AI Can Build the Interface. Who's Checking the Work?
Design Ops
AI Tools
There's a pattern in strategy games where the opening moves are fast and instinctive. You're expanding, building, moving pieces into position. But mid-game, you have to stop and actually look at the board. Because speed without evaluation just means you're losing faster.
Figma's new Code to Canvas feature follows the same logic. Claude Code generates a working UI from a prompt. MCP translates it into fully editable Figma layers. Not a screenshot. Not a flat image. Real frames your team can pull apart, rearrange, and annotate.
The AI handles the fast opening. Build a checkout flow. Generate an onboarding sequence. Spin up a settings page.
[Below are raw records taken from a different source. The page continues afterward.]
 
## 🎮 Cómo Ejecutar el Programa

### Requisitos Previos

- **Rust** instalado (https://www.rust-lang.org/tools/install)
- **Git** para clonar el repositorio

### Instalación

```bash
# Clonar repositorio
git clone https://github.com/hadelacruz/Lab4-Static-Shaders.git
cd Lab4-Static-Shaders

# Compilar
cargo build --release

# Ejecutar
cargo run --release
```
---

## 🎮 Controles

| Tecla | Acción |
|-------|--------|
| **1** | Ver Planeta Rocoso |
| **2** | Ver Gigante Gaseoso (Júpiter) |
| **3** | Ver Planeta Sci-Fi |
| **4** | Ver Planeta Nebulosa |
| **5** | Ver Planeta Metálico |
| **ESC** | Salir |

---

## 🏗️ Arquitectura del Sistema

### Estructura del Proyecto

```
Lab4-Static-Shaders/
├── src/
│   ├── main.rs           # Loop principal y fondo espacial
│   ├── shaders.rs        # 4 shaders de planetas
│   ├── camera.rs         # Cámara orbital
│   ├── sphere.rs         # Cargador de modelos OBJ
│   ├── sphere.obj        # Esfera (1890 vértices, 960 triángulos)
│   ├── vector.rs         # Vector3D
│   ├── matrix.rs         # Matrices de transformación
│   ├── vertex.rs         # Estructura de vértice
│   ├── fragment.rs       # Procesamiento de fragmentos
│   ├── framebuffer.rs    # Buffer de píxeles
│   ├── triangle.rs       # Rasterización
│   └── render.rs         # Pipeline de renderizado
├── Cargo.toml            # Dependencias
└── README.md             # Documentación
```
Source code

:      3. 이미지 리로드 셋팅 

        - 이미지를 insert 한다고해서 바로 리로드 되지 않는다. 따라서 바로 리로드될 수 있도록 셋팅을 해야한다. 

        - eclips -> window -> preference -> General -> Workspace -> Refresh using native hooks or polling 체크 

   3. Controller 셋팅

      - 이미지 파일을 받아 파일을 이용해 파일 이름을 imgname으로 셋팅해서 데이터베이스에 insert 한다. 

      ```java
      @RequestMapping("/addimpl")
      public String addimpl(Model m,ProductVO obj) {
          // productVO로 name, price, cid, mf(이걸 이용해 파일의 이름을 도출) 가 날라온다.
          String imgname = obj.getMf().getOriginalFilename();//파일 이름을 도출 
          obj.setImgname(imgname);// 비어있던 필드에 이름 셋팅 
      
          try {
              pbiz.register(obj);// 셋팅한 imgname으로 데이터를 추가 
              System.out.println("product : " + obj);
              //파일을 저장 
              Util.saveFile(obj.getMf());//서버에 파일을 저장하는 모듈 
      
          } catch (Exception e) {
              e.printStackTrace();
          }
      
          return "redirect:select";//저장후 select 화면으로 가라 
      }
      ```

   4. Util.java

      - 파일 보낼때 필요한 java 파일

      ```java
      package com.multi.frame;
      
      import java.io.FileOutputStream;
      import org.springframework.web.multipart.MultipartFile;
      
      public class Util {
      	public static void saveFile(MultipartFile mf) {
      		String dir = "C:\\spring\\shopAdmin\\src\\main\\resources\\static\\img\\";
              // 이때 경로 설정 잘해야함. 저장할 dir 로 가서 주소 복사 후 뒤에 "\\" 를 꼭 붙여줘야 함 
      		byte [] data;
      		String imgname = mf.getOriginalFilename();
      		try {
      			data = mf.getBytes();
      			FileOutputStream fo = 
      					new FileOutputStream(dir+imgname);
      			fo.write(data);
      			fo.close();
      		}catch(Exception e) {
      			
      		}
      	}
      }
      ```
That part now takes minutes.
But somebody still needs to look at the board.
Does this flow actually make sense across breakpoints? Are these components pulling from your token library or are they "close enough blue" again? Is the hierarchy intentional or did the AI just stack elements in the order it generated them? What about your accessibility requirements?
Code is great at converging. You run a build, you get one answer. The canvas is where you diverge. Where you lay three options side by side and spot the gap none of them solved. That's not a step AI skips over, but the step where the product actually gets shaped.
The workflow is now a loop. Design informs code through MCP. Code generates UI through Claude. UI comes back to the canvas for review. Rinse, repeat. The interesting part isn't that AI can build interfaces. It's that the people evaluating those interfaces just became the bottleneck worth investing in.
Might be a good time to ask whether your design review process is ready for that. It probably isn't.